== EXERCISE INSTRUCTIONS ==
The lines to be copied are those below that contain "labels".

== THE DATA ==
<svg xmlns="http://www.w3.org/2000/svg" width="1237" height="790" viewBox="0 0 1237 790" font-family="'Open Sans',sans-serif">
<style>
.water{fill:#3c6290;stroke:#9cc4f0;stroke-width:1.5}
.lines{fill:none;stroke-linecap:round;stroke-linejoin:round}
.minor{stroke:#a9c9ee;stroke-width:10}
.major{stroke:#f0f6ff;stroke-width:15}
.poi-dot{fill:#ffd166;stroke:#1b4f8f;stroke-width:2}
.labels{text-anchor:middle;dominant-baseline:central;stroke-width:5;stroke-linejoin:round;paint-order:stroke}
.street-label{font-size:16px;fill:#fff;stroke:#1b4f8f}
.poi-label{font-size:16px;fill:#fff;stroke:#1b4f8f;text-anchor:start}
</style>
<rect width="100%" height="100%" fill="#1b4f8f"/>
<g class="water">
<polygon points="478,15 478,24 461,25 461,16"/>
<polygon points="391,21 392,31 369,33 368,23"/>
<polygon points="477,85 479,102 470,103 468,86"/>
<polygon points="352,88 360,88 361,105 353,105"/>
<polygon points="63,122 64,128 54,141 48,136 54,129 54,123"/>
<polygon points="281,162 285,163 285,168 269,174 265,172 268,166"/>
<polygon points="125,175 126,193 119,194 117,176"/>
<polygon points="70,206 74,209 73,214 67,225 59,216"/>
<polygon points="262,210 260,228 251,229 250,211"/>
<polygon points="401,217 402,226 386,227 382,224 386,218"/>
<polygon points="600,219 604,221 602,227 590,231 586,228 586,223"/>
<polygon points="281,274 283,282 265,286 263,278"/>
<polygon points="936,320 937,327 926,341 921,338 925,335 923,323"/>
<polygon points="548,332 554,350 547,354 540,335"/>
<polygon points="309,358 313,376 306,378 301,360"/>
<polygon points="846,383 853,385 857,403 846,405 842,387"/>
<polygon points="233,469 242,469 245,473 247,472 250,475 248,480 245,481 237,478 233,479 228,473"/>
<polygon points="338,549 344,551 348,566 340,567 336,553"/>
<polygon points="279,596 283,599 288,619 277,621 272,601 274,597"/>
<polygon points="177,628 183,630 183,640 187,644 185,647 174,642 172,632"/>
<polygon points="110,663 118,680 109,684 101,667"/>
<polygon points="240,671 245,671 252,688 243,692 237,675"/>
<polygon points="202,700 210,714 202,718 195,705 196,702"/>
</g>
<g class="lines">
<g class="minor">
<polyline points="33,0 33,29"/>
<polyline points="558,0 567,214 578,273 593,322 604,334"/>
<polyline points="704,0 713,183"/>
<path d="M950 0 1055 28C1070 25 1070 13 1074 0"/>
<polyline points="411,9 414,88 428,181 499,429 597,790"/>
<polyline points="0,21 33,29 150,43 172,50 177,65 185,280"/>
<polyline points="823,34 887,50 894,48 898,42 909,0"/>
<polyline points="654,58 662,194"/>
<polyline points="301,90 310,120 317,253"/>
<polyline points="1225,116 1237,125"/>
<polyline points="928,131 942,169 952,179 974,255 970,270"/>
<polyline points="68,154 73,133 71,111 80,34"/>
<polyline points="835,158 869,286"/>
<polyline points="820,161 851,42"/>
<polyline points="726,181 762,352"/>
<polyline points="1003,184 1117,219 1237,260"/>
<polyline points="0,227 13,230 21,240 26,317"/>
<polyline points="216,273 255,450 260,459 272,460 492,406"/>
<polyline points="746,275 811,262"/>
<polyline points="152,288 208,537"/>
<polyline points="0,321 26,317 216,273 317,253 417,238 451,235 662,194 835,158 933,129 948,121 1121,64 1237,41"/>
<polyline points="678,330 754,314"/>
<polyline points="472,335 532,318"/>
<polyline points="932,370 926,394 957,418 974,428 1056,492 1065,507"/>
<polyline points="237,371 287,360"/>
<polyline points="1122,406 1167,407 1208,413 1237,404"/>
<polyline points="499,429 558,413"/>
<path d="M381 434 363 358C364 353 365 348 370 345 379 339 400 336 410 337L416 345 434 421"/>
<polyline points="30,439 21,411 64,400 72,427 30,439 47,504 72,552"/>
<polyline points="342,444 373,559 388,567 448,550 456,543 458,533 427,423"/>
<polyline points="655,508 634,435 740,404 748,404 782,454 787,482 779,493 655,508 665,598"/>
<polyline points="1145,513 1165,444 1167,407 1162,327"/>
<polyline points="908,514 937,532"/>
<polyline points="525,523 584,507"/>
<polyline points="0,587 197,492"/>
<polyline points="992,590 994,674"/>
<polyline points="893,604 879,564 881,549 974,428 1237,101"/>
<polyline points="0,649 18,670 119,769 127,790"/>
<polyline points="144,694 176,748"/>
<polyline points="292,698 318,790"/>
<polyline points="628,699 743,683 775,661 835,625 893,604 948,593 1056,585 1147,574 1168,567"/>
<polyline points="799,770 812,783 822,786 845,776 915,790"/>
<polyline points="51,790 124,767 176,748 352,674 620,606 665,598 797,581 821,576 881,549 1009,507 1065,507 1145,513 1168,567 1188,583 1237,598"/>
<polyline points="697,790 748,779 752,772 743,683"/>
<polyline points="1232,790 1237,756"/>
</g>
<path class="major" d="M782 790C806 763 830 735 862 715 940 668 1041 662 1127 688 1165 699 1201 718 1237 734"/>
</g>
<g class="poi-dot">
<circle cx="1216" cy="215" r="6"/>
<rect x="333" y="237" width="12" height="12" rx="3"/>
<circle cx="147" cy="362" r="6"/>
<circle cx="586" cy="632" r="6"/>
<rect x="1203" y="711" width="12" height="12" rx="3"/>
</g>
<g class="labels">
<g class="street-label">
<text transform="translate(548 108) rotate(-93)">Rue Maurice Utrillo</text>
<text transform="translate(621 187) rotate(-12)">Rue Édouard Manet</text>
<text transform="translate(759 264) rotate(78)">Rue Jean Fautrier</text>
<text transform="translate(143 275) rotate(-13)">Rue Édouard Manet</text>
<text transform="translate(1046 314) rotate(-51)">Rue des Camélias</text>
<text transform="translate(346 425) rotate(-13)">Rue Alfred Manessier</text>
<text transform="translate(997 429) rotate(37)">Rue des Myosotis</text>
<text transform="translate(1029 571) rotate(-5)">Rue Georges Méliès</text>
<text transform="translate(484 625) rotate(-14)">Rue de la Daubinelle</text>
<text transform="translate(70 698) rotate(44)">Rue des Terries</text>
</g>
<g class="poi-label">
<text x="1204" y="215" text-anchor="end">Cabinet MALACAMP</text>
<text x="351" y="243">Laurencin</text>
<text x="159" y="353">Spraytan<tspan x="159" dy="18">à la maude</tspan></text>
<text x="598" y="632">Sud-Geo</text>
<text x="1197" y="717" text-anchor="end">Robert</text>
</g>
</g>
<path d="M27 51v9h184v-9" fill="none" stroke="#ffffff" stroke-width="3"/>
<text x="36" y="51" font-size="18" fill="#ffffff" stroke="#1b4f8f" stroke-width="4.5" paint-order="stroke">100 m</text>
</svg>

== EXERCISE RESPONSE ==
.labels{text-anchor:middle;dominant-baseline:central;stroke-width:5;stroke-linejoin:round;paint-order:stroke}
<g class="labels">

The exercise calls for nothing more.